Sometimes the door is open to you, but you have to persist for a very different reason. In total, John and Kerri had three kids in their blended family. His youngest is a Physical Touch child. Her son and his older daughter both respond best to Quality Time. The problem is, John’s kids spend most of their time at their mother’s house where they receive very little Touch or Time from their mom or stepdad.  “At their house, kids are expected to occupy themselves and if they ask for some attention, in effect, they are told to ‘go away,’” John lamented. “If anything, they are told what they are doing wrong and that’s about it. We sort of have to make up for that with extra cuddle time and conversation when they come to our house on Friday nights. We have to make the most of our time with them.”
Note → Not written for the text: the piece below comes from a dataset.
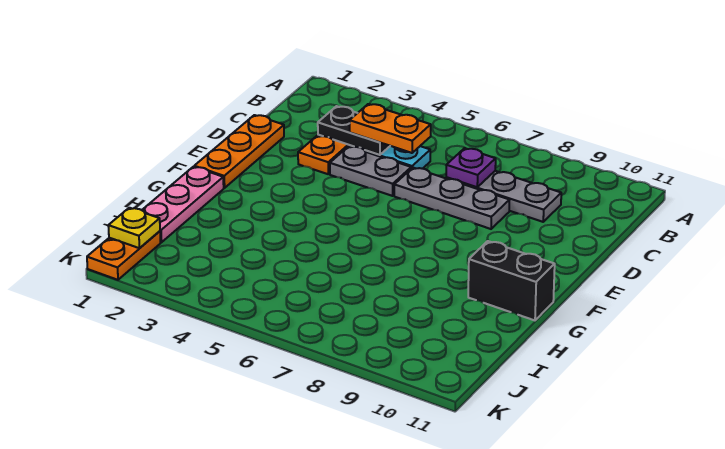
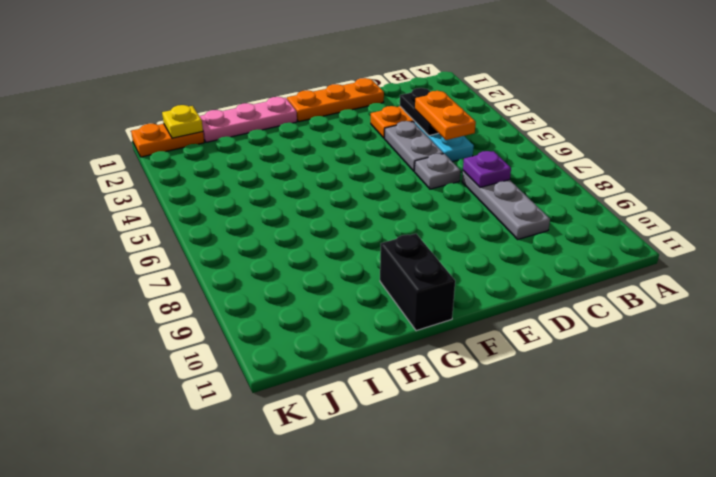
grey 1x3 plate [394,168,509,229] -> grey 1x1 plate [415,154,461,189]

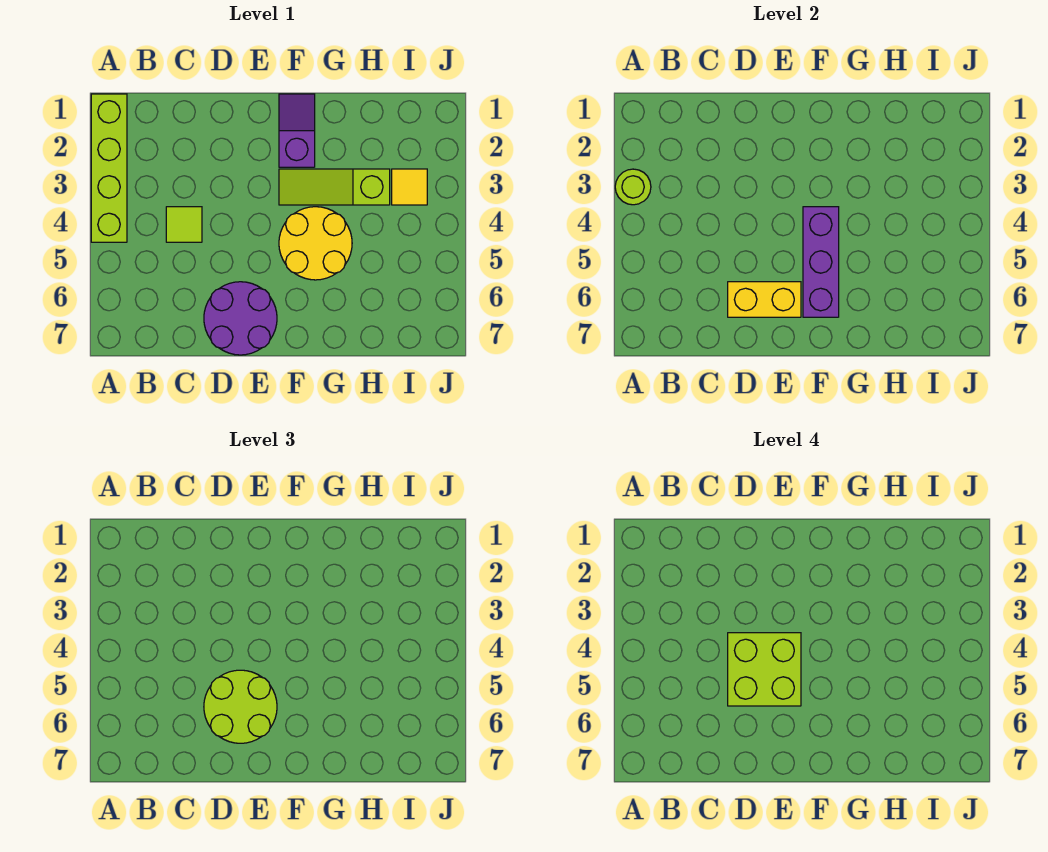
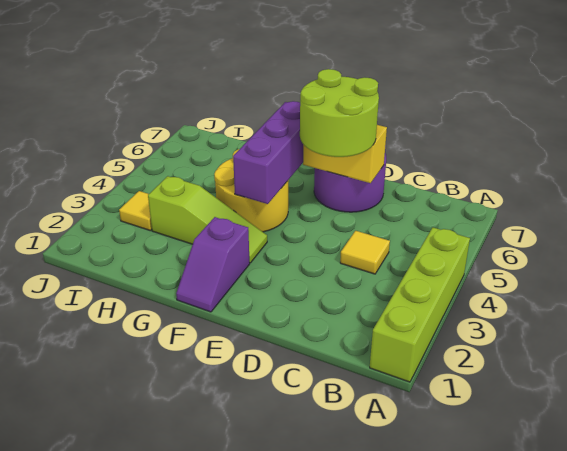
lime 1x1 round brick [615,169,651,205] -> none
lime 1x1 tile [166,207,202,242] -> yellow 1x1 tile [340,231,390,274]
lime 2x2 brick [728,633,801,706] -> none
Kerri’s stepchildren were hesitant to receive love from her when they weren’t getting it from their biological mom. But Kerri doesn’t mind persisting for their sake. “When you love your kids well, it makes it easier for them to carry that love with them to the other home. We can’t make their mom love them better, but we can fill them up before we send them over there.” 

“And here’s the biggest surprise,” said John. “We’ve even noticed this has changed my ex-wife’s attitude toward co-parenting with us. We used to have a toxic relationship with her, but we made a decision that regardless of what came at us we were going to love her however we could. The easiest way to do that is to love my kids well so when they leave here their cup is full. She feels our respect and kindness through the kids and it’s making a difference in how she responds to us. She called me recently—usually she is angry about something—but she didn’t complain about anything or criticize us; she just wanted to coordinate our calendars. I couldn’t believe how considerate she was.”

Did you catch that? No matter their age, loving your kids well fills their cup and helps them cope with life in the other home—and might just help change the attitude of your co-parent toward you.

Day 7

Scripture: Philippians 4:6-7

There’s one more “P” you might consider. Prayer. As parent and stepparent you need to constantly bather the process of presenting in prayer. The principles we’ve given you provide a basic road map, but you need God’s wisdom to know when to zig or zag, when to keep going, and when to back up and start again. Prayer will keep you humble and listening. Praying together will keep your hearts connected and unified. 

If after reading this study you realize mistakes have been made, regroup as a couple. Talk about what you’ve learned and decide how to proceed. Apologies may need to be made. You may need to recalibrate your roles, expectations, and efforts going forward. You may need to strive to heal specific relationships—maybe even the entire family. Prayerfully develop you plan together and be patient with yourselves as you step into the future.

Something to consider: How are you doing with the five principles of healthy stepparenting? What are strengths right now and which need improvement?